In a surprising turn of events, the case surrounding the death of Tyrone González, widely known as Canserbero, has been reopened by the Venezuelan authorities. The renowned rapper, previously declared a suicide victim in 2015, has now been revealed as a homicide victim, according to recent statements by the Attorney General, Tarek William Saab.
Saab presented confessional videos from the “two murderers,” identified as siblings Natalia and Guillermo Améstica, during a press conference. The decision to revisit the case and exhume Canserbero’s body followed the Ministry of Public Prosecution’s determination to reassess the incident, refuting the initial official version that labeled it a suicide. The rapper was initially reported to have jumped from the tenth floor of an apartment building in Maracay, northern Aragua, after fatally injuring his friend Carlos Molnar during a fight.

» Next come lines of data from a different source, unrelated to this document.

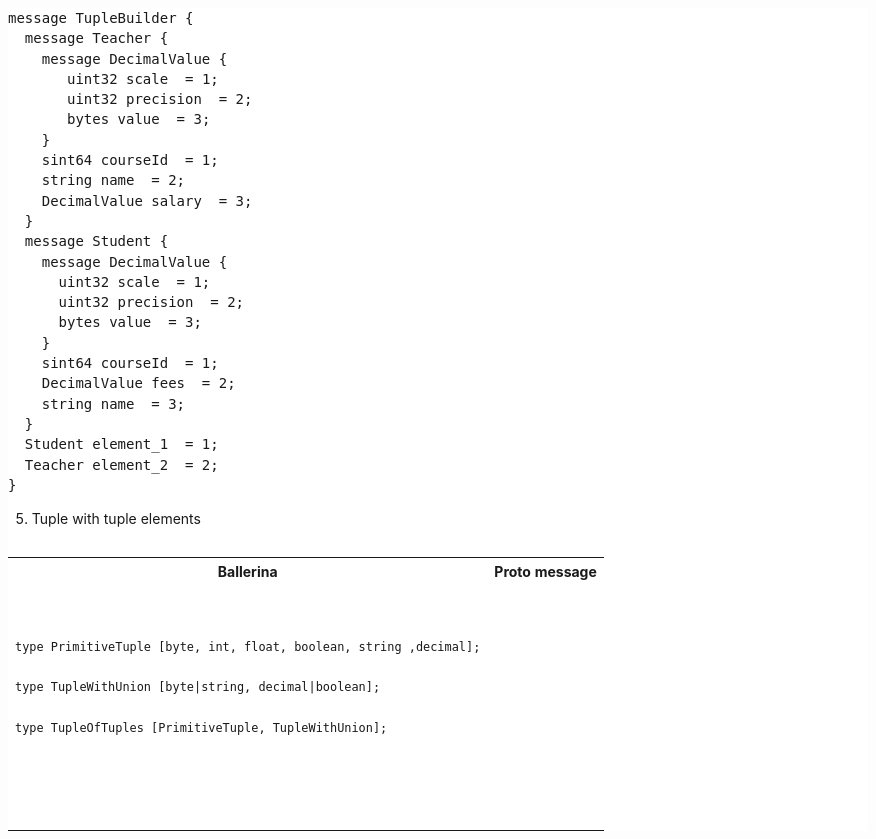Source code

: </pre>
</td>
<td>
<pre lang='proto'>
message TupleBuilder {
  message Teacher {
    message DecimalValue {
       uint32 scale  = 1;
       uint32 precision  = 2;
       bytes value  = 3;
    }
    sint64 courseId  = 1;
    string name  = 2;
    DecimalValue salary  = 3;
  }
  message Student {
    message DecimalValue {
      uint32 scale  = 1;
      uint32 precision  = 2;
      bytes value  = 3;
    }
    sint64 courseId  = 1;
    DecimalValue fees  = 2;
    string name  = 3;
  }
  Student element_1  = 1;
  Teacher element_2  = 2;
}
</pre>
</td>
</tr>
<table>

 5. Tuple with tuple elements
    <table >
<tr>
<th> Ballerina </th>
<th> Proto message </th>
 </tr>

<tr></tr>

<tr>
<td>
<pre lang='ballerina'>

```ballerina
type PrimitiveTuple [byte, int, float, boolean, string ,decimal];

type TupleWithUnion [byte|string, decimal|boolean];

type TupleOfTuples [PrimitiveTuple, TupleWithUnion];
```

In the revealed videos, Natalia Améstica disclosed that she drugged Canserbero and her husband Molnar with a high dose of alpram, an anxiety medication, mixed into a drink. She then stabbed them several times. Subsequently, she claimed to have enlisted her brother Guillermo, a music producer, to help cover up the double murder by staging a fight between the singer and his friend, ultimately throwing the artist’s body out of a window.
“This was all done, aside from being cold-blooded, with premeditation,” stated Prosecutor Saab. The motive behind the crime, as per the latest investigations, was the demand for payment for a tour that Canserbero had undertaken in December 2014 in Argentina and Chile, which the Améstica siblings claimed to have financed.
Saab reported that six individuals are in custody, with more at large. Arrest warrants have been issued for six initial police responders to the crime scene, accusing them of receiving $10,000 from the Améstica siblings to conceal the double murder. An additional seventh officer died in service in 2018.
The public prosecutor also ordered the apprehension of a forensic pathologist and two prosecutors involved in the initial investigations. Saab concluded by saying, “Canserbero can rest in peace,” drawing parallels between this case and the unsolved murder of rapper Tupac Shakur in the United States in 1996.